Text section:
Article

Corneal confocal microscopy after CXL for keratoconus

Corneal confocal microscopy may be a useful tool for physicians performing corneal collagen crosslinking.

Take-home:

Corneal confocal microscopy may be a useful tool for physicians performing corneal collagen crosslinking.

 

Dr. Touboul

By Nancy Groves; Reviewed by David Touboul, MD

Bordeaux, France-Conventional corneal collagen crosslinking (C-CXL) has become the gold standard to halt keratoconus. Several new CXL procedures, however, have been developed.

Corneal confocal microscopy (CCM) appears to be a useful tool for noninvasive CXL titration and follow-up in patients with keratoconus treated with these protocols, said David Touboul, MD, French National Reference Center for Keratoconus, Bordeaux, France.

Based on a study Dr. Touboul and colleagues performed at the center, he concluded that keratocyte loss is probably a relevant parameter to make comparisons between different CXL protocols.

He also suggested that incorporation of data from biomechanics and topography could lead to better optimization of the compromise between safety and efficacy in CXL.

The new trends in CXL include improving safety with transepithelial protocols (T-CXL) and decreasing operating time with accelerated protocols (A-CXL), Dr. Touboul said.

T-CXL is similar to C-CXL, but in the newer protocol the epithelium is not removed and 0.1 tromethamine is used to enhance riboflavin uptake in the cornea, while dextran is not used.

The main differences between the accelerated protocol and the others are the times and fluency. In A-CXL, riboflavin is administered for 10 minutes instead of 30, and UVA time is only 3 minutes versus 30, reducing the overall time of the procedure to less than one-quarter of that required for the conventional protocol, 13 minutes versus 60. The fluency in A-CXL is 30 mW/cm2 compared to 3 mW/cm2 in C-CXL and T-CXL.

The study used CCM to compare conventional CXL with the two newer protocols.

Dr. Touboul and colleagues evaluated 24 eyes of 24 patients with progressive keratoconus and corneal thickness > 400 µm. They were divided into three groups of eight each: Group 1, C-CXL; Group 2, A-CXL; group 3, T-CXL.

In vivo CCM was performed on each patient preoperatively and at 1, 3, and 6 months postoperatively.

“The main confocal findings after C-CXL were nerve plexus loss, keratocyte loss with a decrease of keratocyte density and decrease of nuclear reflectivity, and also a stromal honeycomb-like pattern,” Dr. Touboul said. “All of these signs decreased with stromal depth and with time.”

 

 

 

 

 

 

 

 

At 1 month, the control eyes (no CXL) and the T-CXL eyes were similar, while there was a huge loss of keratocytes in the stroma in the C-CXL and A-CXL eyes. In eyes treated with A-CXL, the loss of keratocytes in the anterior stroma was even more pronounced than in the eyes treated with conventional CXL.

Collected data entries
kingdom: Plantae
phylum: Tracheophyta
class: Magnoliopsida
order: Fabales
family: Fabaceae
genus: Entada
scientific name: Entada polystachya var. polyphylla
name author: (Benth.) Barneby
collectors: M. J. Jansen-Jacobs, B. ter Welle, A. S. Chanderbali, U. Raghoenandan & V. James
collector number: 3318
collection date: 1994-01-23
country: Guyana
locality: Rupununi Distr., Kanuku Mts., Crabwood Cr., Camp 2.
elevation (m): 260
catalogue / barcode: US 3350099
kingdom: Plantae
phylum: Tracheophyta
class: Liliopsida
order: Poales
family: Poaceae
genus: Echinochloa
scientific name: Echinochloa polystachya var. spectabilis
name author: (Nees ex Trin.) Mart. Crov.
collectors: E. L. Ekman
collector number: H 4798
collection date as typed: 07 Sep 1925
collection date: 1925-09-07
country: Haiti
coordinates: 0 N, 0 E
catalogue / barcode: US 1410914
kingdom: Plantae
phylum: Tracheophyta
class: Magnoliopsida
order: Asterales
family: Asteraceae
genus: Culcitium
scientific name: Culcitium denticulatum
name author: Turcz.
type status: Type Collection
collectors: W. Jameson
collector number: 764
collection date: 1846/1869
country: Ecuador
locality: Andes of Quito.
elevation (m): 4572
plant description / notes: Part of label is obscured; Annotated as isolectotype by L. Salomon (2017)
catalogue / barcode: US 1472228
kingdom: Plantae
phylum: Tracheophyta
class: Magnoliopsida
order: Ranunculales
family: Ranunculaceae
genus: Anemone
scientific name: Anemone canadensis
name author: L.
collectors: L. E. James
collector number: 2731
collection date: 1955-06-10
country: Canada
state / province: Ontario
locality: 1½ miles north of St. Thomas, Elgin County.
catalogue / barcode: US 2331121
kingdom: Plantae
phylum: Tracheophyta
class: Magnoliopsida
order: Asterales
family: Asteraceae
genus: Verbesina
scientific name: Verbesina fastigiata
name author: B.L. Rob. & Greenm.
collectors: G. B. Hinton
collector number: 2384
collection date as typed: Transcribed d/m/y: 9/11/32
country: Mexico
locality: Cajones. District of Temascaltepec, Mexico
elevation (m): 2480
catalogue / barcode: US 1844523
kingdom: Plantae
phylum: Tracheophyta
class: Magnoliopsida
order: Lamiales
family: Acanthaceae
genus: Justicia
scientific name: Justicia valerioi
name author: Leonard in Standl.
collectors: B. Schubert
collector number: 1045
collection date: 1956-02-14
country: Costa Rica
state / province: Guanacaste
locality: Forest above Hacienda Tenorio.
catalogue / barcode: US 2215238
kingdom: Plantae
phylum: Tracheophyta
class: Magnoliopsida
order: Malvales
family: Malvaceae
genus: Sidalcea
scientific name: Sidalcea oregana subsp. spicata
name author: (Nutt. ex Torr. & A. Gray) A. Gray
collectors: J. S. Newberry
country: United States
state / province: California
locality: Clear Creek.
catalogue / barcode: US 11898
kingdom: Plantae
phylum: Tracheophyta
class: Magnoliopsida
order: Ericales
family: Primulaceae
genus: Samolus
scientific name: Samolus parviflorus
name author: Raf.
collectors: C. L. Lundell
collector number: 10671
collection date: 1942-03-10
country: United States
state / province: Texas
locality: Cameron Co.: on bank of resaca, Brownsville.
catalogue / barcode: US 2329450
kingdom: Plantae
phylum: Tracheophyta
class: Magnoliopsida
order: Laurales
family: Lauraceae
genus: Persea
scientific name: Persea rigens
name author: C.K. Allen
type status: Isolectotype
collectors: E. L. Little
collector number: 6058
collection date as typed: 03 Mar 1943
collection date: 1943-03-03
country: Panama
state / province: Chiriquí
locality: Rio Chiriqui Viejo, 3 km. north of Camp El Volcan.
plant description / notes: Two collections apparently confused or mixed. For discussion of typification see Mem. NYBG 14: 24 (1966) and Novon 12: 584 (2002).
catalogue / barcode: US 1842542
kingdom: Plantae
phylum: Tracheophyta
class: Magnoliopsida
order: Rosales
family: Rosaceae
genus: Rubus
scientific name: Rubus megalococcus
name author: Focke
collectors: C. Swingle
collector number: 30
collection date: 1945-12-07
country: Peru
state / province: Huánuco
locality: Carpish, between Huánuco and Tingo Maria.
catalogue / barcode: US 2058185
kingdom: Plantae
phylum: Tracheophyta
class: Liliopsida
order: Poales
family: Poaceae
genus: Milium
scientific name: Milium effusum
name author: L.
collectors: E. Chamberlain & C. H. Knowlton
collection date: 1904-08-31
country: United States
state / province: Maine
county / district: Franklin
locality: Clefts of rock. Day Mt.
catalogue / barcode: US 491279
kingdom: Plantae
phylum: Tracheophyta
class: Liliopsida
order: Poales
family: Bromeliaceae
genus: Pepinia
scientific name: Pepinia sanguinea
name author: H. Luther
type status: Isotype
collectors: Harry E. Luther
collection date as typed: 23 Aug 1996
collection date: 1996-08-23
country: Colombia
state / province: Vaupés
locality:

Task instructions:
A - Decide whether each statement agrees with the article on confocal microscopy after CXL. Give yes or no and quote the words that decide it.
(i) In T-CXL the epithelium is removed.
(ii) The 24 eyes in the study were split into three groups of eight.
(iii) At 1 month, the T-CXL eyes were similar to the control eyes.
B - In the article on confocal microscopy after CXL, why does the accelerated protocol take less than one-quarter of the time of the conventional protocol?
C - According to the article on confocal microscopy after CXL, at which points was in vivo CCM performed on each patient? List them all.

Responses to the exercise:
A -
(i) No: "in the newer protocol the epithelium is not removed"
(ii) Yes: "They were divided into three groups of eight each"
(iii) Yes: "the control eyes (no CXL) and the T-CXL eyes were similar"

B - In A-CXL, riboflavin is given for 10 minutes instead of 30, and UVA time is 3 minutes instead of 30. This cuts the whole procedure to 13 minutes, compared with 60 for the conventional protocol.

C -
- Preoperatively
- 1 month postoperatively
- 3 months postoperatively
- 6 months postoperatively